Going to this auction tomorrow to give me something to do. Should be interesting to see what they are bringing. If there is a specific piece someone wants a price on, they have the catalog up, just give me the number and I will try my best to get the price it goes for. I always track the high ticket items. Will post the results.

http://www.teitsworth.com A&J Farm Equipment Dispersal Auction


----------



## Vol (Jul 5, 2009)

Looks like lots of nice usable equipment.....I have a call in about item #180....JD450 DD drill.

Regards, Mike


----------



## Vol (Jul 5, 2009)

Drill is a 13 without grass seed attachment. 

Regards, Mike


----------



## IH 1586 (Oct 16, 2014)

Prices are up at their website. Was a good auction. It was nice they held it in the shop.


----------



## IH 1586 (Oct 16, 2014)

Land Prices

Parcel 1 - $2.3 mil

Parcel 2 - $8500/acre

Parcel 3 - $6500/acre

Parcel 4 - $8500/acre

Parcel 5 - $9000/acre

Parcel 6 - $7250/acre


----------



## Vol (Jul 5, 2009)

Wow, pretty good prices with all things considered.

Regards, Mike


----------



## IH 1586 (Oct 16, 2014)

The tractors prices are still up there.

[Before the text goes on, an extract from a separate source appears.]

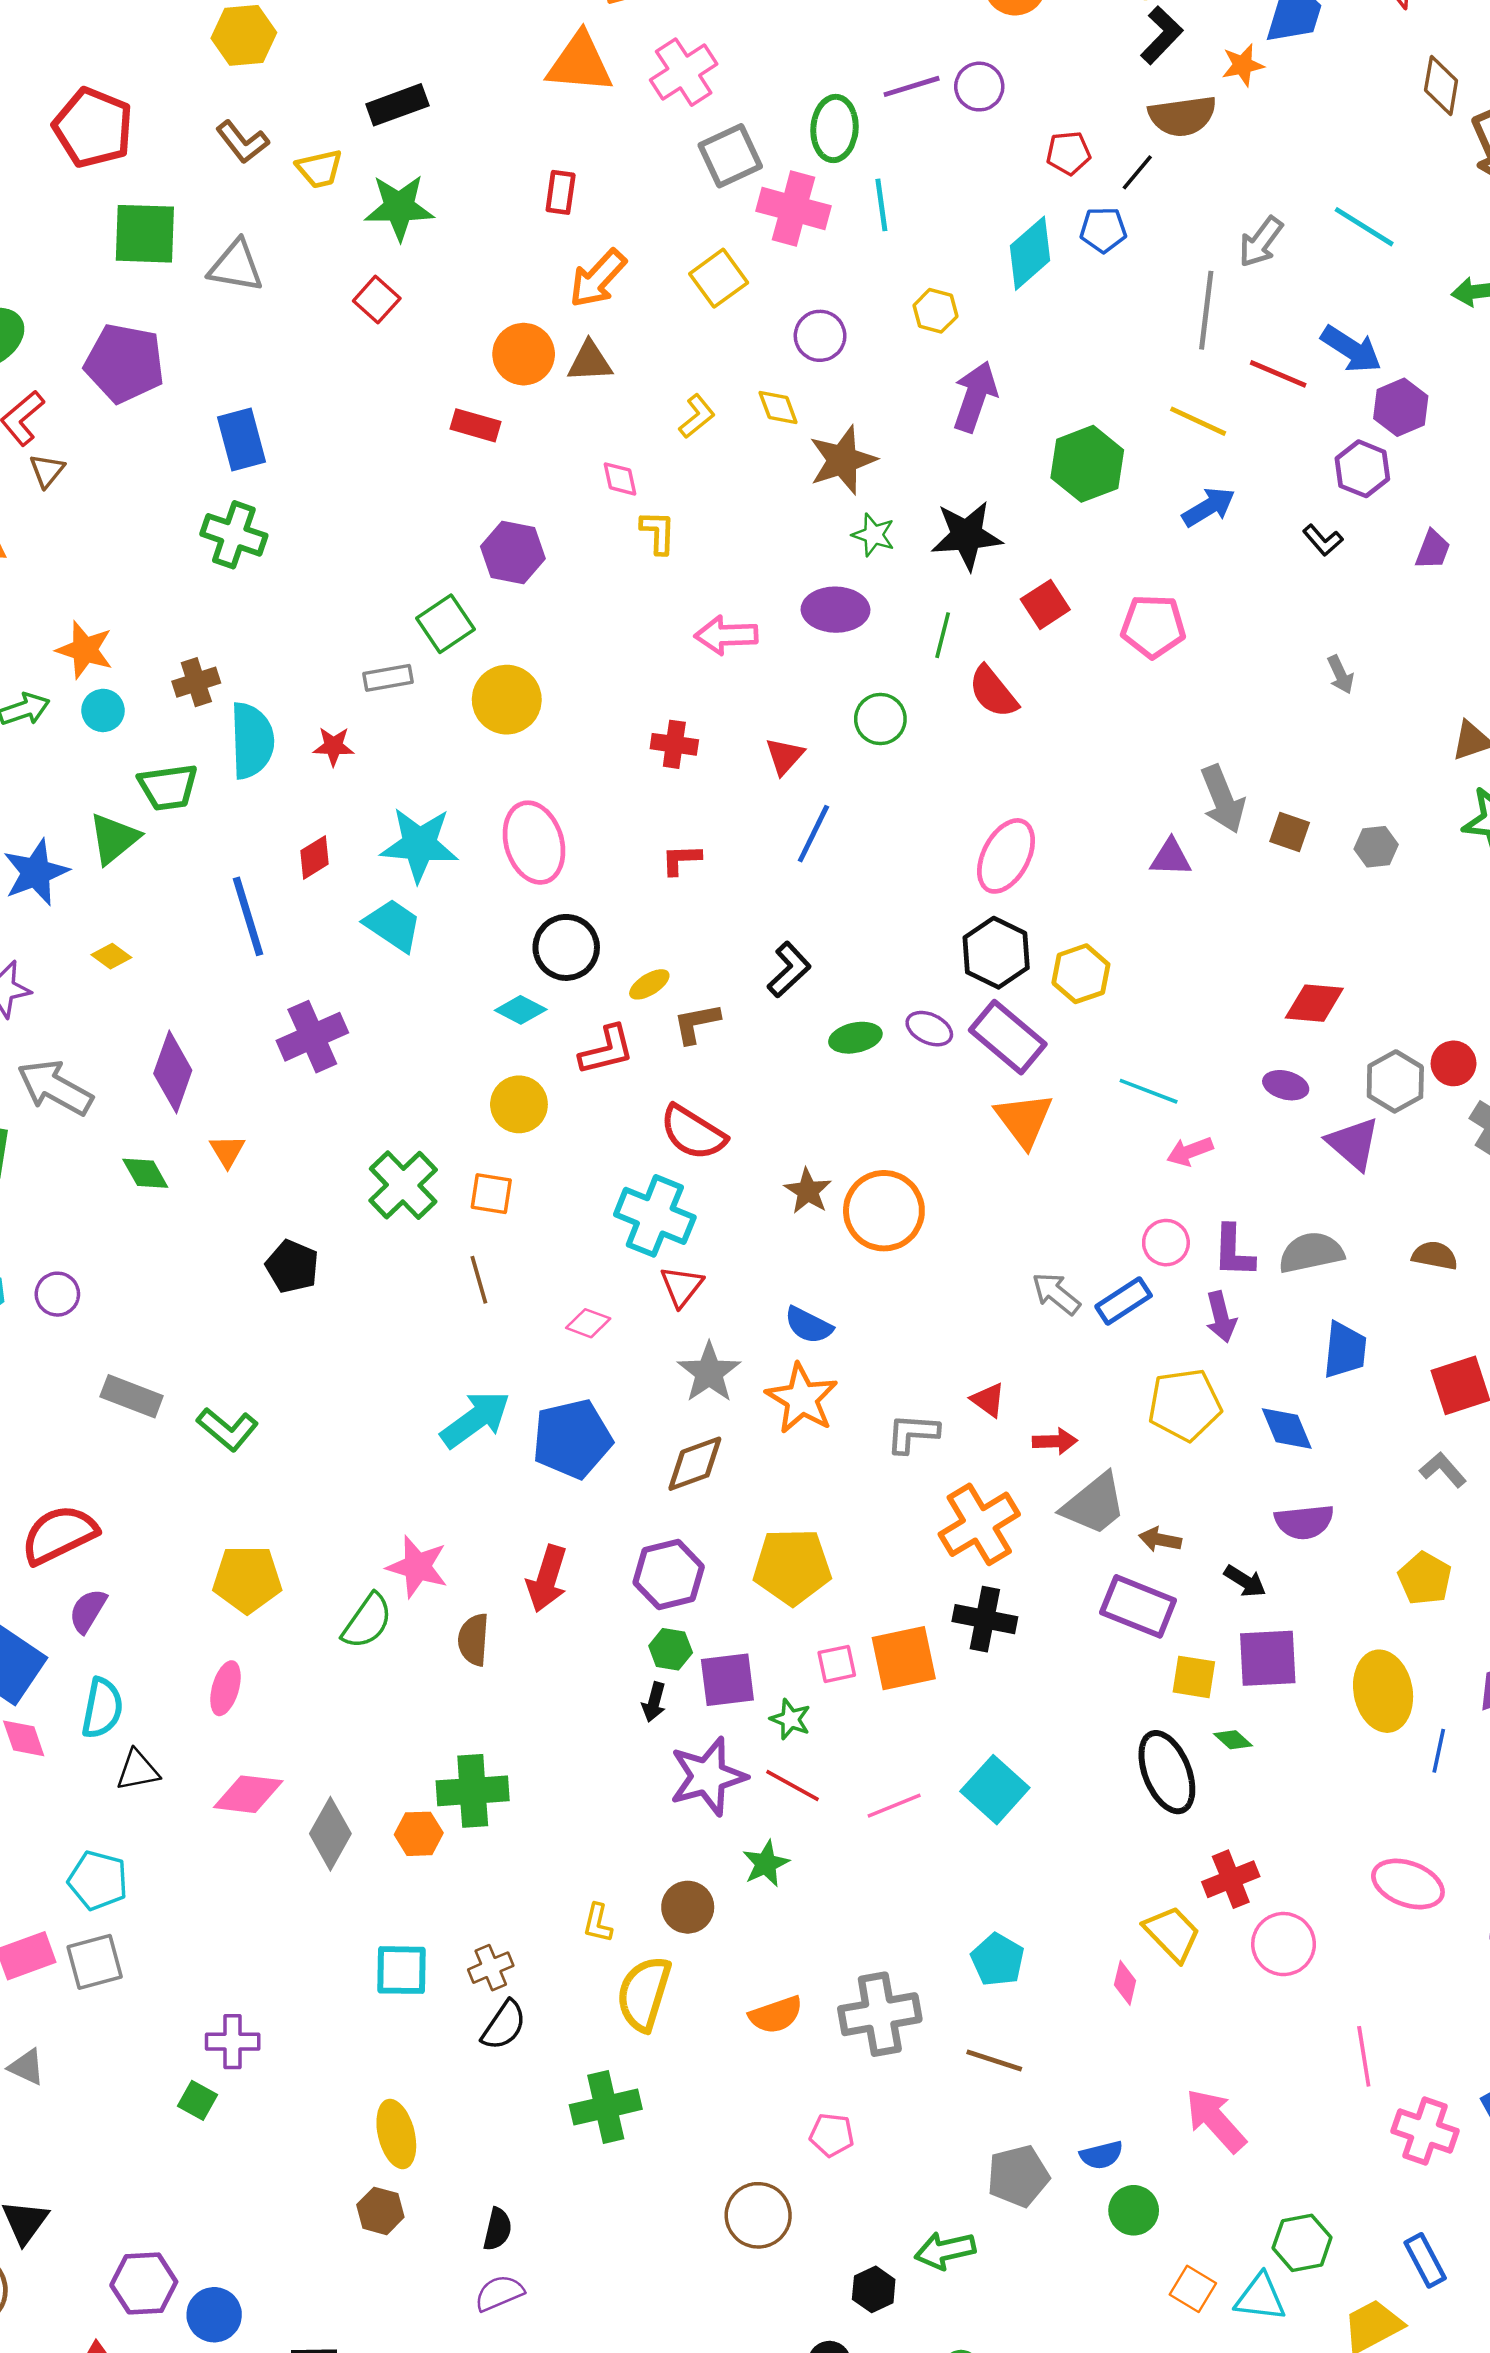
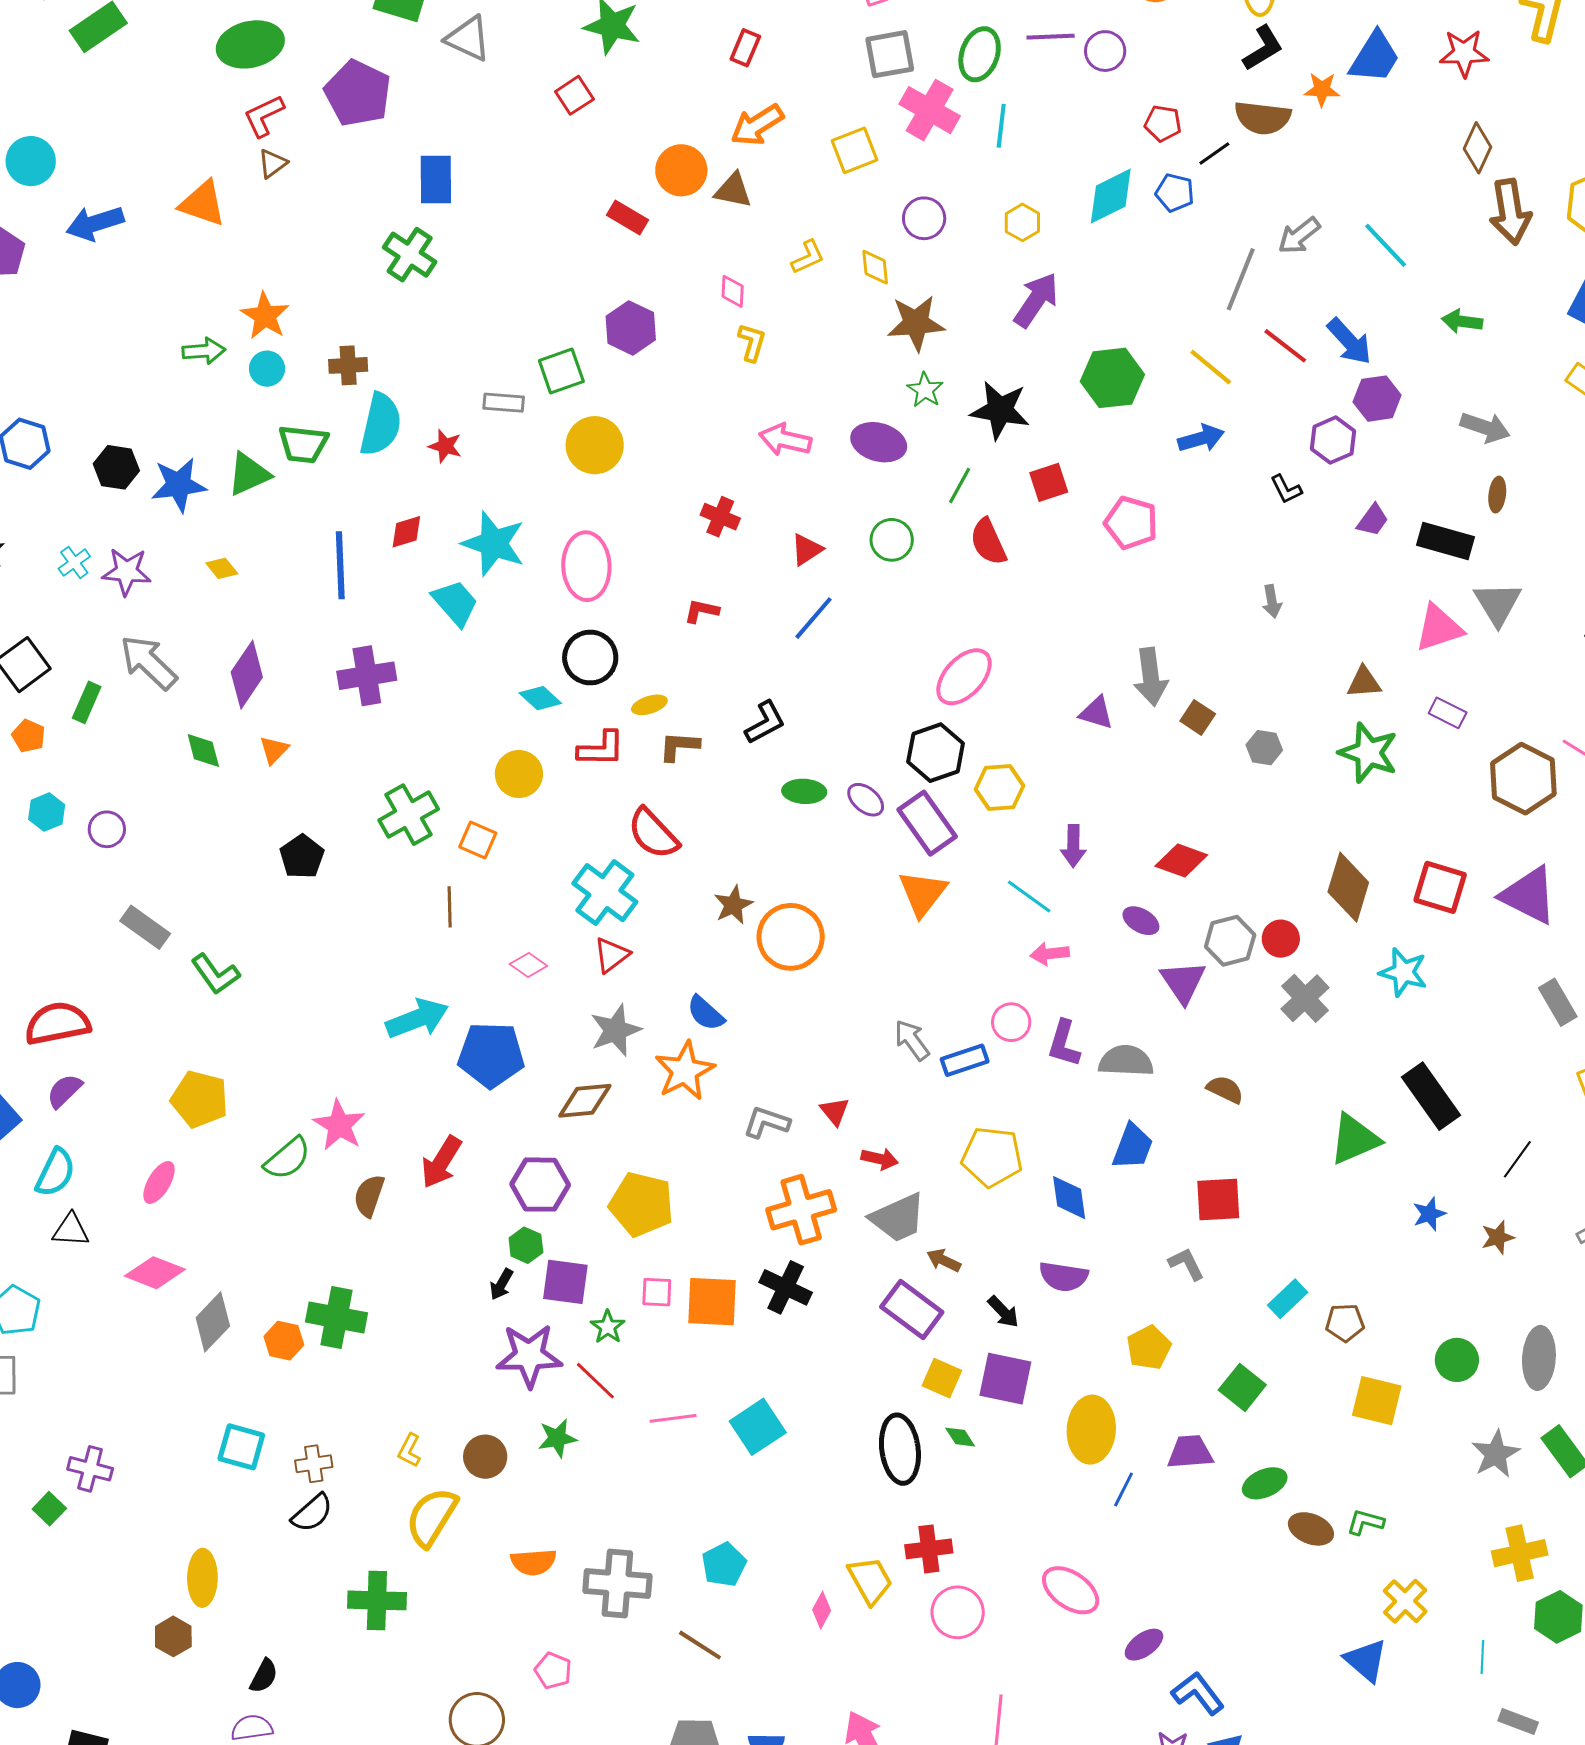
purple arrow: (1221, 1317) -> (1073, 846), moved

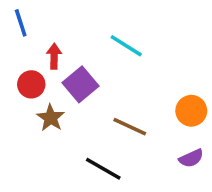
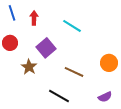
red arrow: (54, 56) -> (34, 18), moved
red circle: (31, 84) -> (10, 43), moved
purple semicircle: (191, 158) -> (105, 97), moved

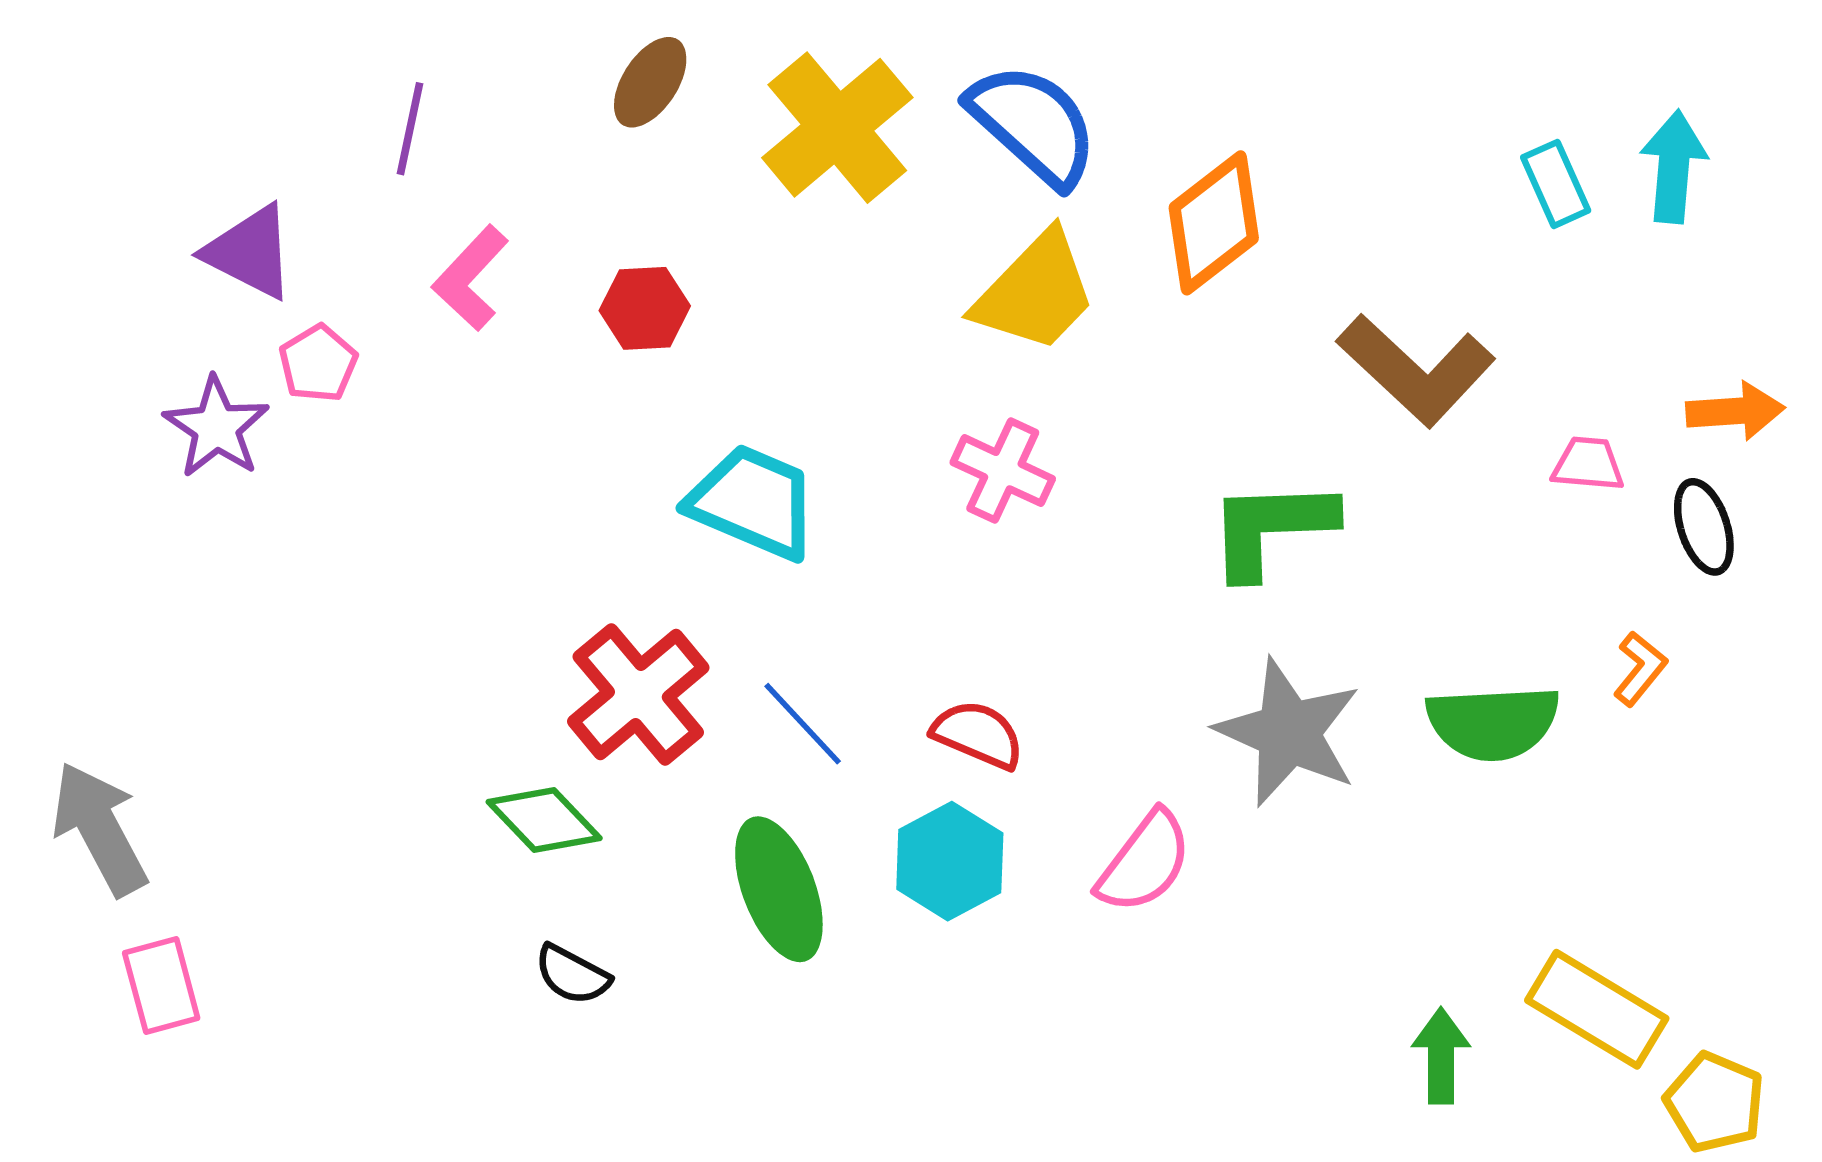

I can't say for the tillage cause I don't track the large stuff. Land seemed high but then again I don't know the area. Could be a great buy for all I know.


----------



## Vol (Jul 5, 2009)

The JD450 seemed to be la little low in price.....I would love to find one in that range....maybe a little more for a 10 foot, grass seed attachment, and very good press wheels with no to little rust. Seem to be cheaper in some areas and high as the devil in Wisconsin.

Regards, Mike


----------



## 6125 (Sep 14, 2009)

IH 1586 said:


> Land Prices
> 
> Parcel 1 - $2.3 mil
> 
> ...


Good grief. You suppose the gas wells had something to do with the price of the land or what? The place was nice according to the auction listing, but I didn't think it was that nice.


----------



## IH 1586 (Oct 16, 2014)

6125 said:


> Good grief. You suppose the gas wells had something to do with the price of the land or what? The place was nice according to the auction listing, but I didn't think it was that nice.


You would think that but the gas and mineral rights were sold off years ago, so you are just buying land.


----------